## REQUIREMENT
Your answer must consist only of the lines from the start of the entries through the line that holds "testuje zařízení jen", copied exactly, with no pictures.

[Saved data entries]
--------------------------------------------------

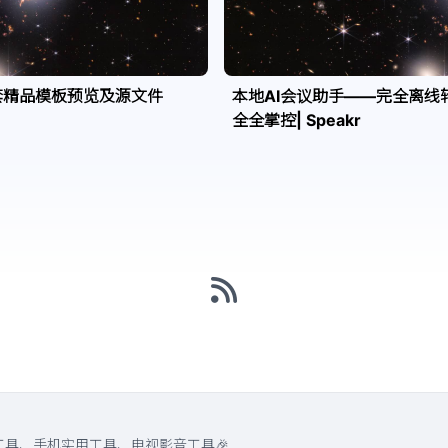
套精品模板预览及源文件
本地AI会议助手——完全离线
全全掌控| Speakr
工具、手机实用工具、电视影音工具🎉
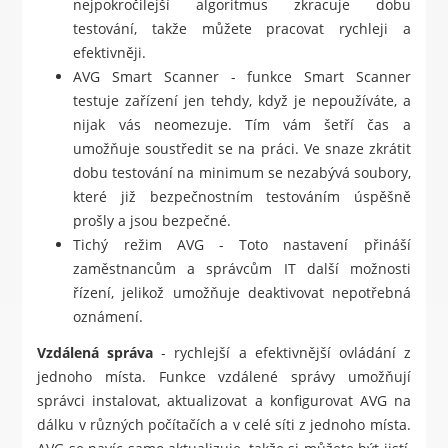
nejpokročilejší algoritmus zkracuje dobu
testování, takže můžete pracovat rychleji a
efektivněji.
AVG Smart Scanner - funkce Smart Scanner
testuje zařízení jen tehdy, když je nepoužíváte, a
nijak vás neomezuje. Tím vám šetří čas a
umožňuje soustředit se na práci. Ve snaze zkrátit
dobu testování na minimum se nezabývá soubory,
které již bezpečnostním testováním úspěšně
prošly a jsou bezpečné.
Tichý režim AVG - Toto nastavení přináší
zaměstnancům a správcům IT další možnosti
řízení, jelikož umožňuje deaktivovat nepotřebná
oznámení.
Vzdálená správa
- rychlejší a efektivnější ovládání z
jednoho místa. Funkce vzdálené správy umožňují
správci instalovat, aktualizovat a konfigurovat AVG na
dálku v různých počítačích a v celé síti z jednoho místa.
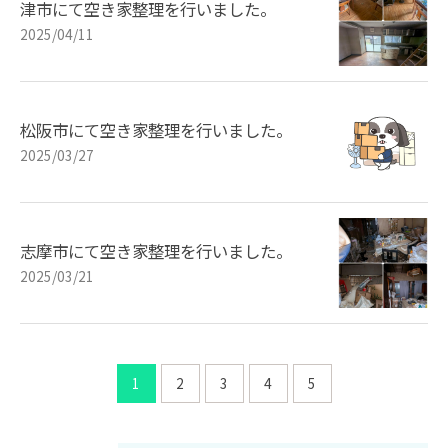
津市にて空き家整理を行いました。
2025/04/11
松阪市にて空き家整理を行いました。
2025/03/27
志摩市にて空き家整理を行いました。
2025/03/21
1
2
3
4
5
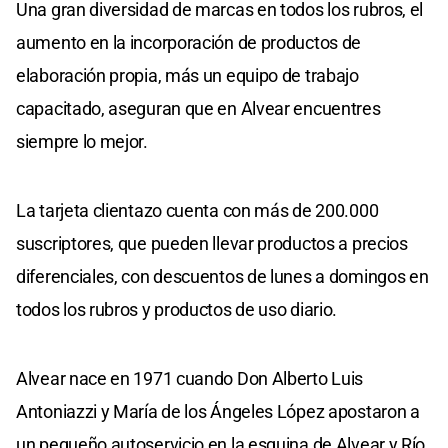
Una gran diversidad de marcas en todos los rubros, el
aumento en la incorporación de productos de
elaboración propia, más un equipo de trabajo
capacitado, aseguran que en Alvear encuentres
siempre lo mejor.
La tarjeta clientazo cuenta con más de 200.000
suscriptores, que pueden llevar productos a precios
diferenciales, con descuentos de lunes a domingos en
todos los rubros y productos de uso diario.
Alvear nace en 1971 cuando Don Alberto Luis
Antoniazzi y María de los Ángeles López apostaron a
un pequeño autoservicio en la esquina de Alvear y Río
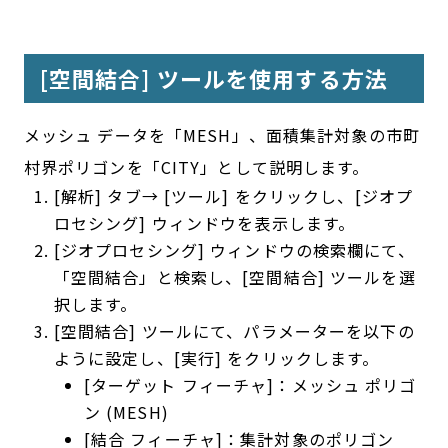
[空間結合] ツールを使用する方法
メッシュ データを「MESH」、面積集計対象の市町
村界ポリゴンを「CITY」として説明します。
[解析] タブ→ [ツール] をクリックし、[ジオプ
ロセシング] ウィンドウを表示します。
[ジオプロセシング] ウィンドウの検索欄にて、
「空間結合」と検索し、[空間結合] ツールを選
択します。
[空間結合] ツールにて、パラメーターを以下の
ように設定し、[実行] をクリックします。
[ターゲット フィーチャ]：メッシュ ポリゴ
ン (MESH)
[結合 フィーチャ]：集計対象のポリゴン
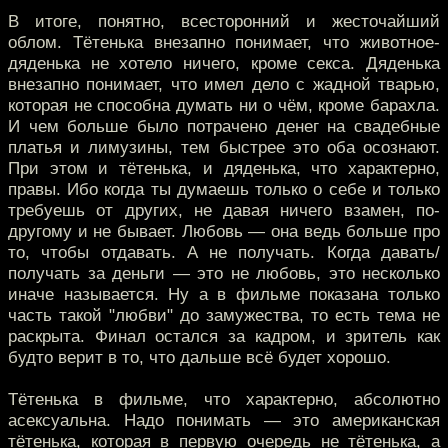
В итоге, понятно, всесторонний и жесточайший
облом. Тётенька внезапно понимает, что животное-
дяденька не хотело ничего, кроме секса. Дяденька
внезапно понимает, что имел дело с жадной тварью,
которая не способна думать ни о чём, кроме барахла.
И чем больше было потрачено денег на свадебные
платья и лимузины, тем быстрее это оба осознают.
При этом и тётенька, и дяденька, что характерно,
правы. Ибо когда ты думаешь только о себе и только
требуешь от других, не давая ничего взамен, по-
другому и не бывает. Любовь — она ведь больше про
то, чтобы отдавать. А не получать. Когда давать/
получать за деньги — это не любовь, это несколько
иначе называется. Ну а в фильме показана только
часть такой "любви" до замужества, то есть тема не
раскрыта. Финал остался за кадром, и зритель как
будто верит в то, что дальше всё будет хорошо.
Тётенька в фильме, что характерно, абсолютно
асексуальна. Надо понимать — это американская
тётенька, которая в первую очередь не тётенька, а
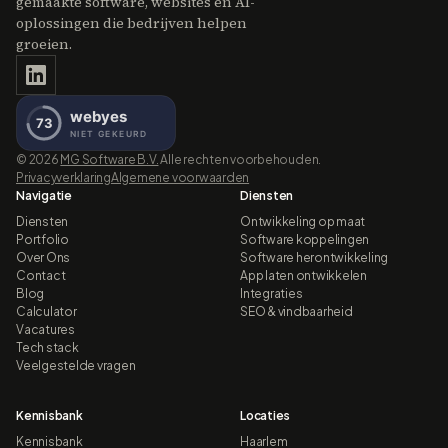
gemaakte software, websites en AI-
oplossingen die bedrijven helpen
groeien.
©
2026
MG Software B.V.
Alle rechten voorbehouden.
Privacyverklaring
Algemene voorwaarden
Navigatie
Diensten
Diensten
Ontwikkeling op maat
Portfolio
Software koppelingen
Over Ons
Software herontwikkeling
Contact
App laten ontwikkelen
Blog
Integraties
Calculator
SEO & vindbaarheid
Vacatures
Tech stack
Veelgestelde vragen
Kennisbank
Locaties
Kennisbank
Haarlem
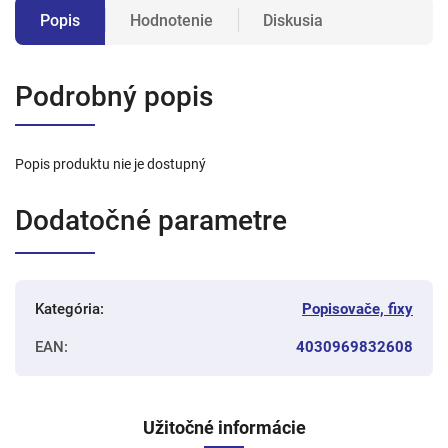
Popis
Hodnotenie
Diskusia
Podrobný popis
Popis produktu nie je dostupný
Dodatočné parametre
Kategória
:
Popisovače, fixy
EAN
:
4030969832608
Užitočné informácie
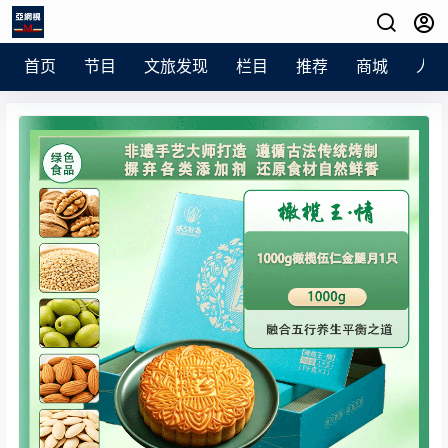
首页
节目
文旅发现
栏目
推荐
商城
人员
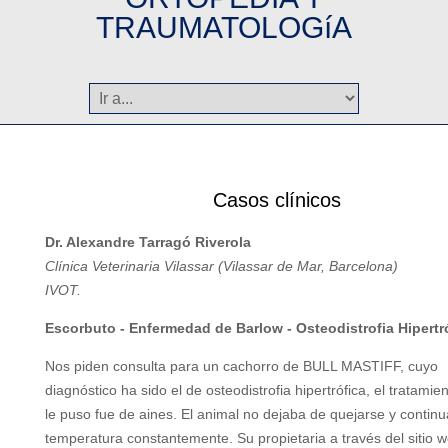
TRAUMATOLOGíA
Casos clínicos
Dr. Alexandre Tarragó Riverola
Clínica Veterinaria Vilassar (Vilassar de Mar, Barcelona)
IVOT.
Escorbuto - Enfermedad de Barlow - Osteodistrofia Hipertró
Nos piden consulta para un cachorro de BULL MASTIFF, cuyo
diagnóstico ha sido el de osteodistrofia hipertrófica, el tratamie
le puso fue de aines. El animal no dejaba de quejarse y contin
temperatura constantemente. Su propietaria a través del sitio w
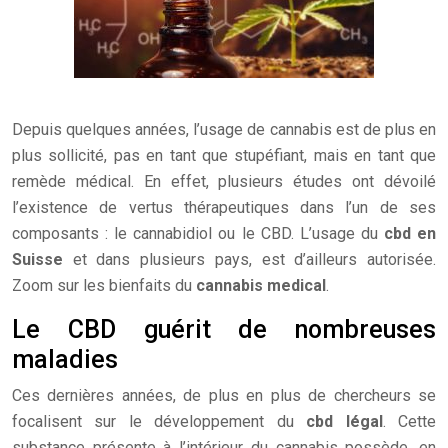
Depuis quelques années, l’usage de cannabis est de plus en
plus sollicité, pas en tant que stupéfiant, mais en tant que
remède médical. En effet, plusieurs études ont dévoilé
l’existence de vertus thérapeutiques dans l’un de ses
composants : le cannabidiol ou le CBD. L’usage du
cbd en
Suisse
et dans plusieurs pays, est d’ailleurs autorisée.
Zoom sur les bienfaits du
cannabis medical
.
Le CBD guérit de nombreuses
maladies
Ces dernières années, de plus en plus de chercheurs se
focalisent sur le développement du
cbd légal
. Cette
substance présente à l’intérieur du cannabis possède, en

--------------------------------------------------

## ANSWER TO THE PROBLEM
套精品模板预览及源文件
本地AI会议助手——完全离线
全全掌控| Speakr
工具、手机实用工具、电视影音工具🎉
nejpokročilejší algoritmus zkracuje dobu
testování, takže můžete pracovat rychleji a
efektivněji.
AVG Smart Scanner - funkce Smart Scanner
testuje zařízení jen tehdy, když je nepoužíváte, a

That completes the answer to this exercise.